Useful especially for visualizations. standardize_titles
applies some English-language conventions, including converting underscores to spaces, capitalizing important words, removing leading articles, and dropping subtitles.
Value
A data frame with one column adjusted. If .data is a character vector instead of a data frame, then a character vector is returned.
Examples
dubliners <- get_gutenberg_corpus(2814) |>
load_texts() |>
identify_by(part)
##### Standardizing strings #####
# Before `standardize_titles()`
unique(dubliners$doc_id)

Work request 1:
In the standardize_titles documentation, what is returned when .data is a character vector rather than a data frame?
Work request 2:
Using the standardize_titles documentation, explain in one to three sentences what standardize_titles does and what it is especially useful for.
Work request 3:
Pick up the standardize_titles documentation from its last line and continue it.
The data after this point come from a separate, unrelated source.

Given information:

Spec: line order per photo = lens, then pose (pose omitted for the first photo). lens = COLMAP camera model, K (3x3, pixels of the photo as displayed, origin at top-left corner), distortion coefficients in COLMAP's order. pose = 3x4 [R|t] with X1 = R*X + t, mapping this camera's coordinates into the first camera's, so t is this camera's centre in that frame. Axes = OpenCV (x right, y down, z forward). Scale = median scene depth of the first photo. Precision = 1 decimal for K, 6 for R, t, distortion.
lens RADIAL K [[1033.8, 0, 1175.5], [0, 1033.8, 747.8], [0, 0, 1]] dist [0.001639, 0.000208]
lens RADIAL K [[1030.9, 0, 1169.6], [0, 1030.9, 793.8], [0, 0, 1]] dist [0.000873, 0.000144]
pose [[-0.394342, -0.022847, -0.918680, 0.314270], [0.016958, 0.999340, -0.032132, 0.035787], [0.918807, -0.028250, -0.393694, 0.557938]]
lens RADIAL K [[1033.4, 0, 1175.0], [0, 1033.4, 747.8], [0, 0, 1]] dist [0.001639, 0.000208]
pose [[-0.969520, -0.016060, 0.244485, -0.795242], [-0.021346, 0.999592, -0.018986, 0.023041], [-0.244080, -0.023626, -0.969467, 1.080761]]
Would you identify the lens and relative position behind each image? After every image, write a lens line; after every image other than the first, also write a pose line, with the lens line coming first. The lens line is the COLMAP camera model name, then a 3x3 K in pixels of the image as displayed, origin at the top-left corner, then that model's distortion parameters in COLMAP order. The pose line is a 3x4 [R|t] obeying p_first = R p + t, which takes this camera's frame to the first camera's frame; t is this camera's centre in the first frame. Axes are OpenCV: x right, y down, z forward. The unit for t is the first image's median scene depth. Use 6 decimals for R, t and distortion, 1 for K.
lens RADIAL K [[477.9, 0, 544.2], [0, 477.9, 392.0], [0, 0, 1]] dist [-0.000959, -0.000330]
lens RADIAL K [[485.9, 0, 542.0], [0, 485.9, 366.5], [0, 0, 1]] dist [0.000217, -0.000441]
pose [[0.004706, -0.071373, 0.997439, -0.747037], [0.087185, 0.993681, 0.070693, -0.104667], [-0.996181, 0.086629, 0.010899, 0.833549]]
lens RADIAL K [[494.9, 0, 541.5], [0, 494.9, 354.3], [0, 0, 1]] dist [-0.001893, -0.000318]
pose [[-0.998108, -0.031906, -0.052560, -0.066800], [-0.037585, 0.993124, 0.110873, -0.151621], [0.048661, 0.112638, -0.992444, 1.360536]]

Answer 1:
A character vector is returned.

Answer 2:
It applies several English-language conventions to titles: it converts underscores to spaces, capitalizes important words, removes leading articles, and drops subtitles. The documentation says this is useful especially for visualizations.

Answer 3:
#> [1] THE SISTERS AN ENCOUNTER
#> [3] ARABY EVELINE
#> [5] AFTER THE RACE TWO GALLANTS
#> [7] THE BOARDING HOUSE A LITTLE CLOUD
#> [9] COUNTERPARTS CLAY
#> [11] A PAINFUL CASE IVY DAY IN THE COMMITTEE ROOM
#> [13] A MOTHER GRACE
#> [15] THE DEAD
#> 15 Levels: THE SISTERS AN ENCOUNTER ARABY EVELINE ... THE DEAD
# After `standardize_titles()`
unique(dubliners$doc_id) |>
standardize_titles()
#> [1] The Sisters An Encounter
#> [3] Araby Eveline
#> [5] After the Race Two Gallants
#> [7] The Boarding House A Little Cloud
#> [9] Counterparts Clay
#> [11] A Painful Case Ivy Day in the Committee Room
#> [13] A Mother Grace
#> [15] The Dead
#> 15 Levels: The Sisters An Encounter Araby Eveline ... The Dead
##### Standardizing a data frame #####
dubliners_measured <- dubliners |>
add_vocabulary()
# Before `standardize_titles()`
dubliners_measured |>
plot_vocabulary(labeling = "inline")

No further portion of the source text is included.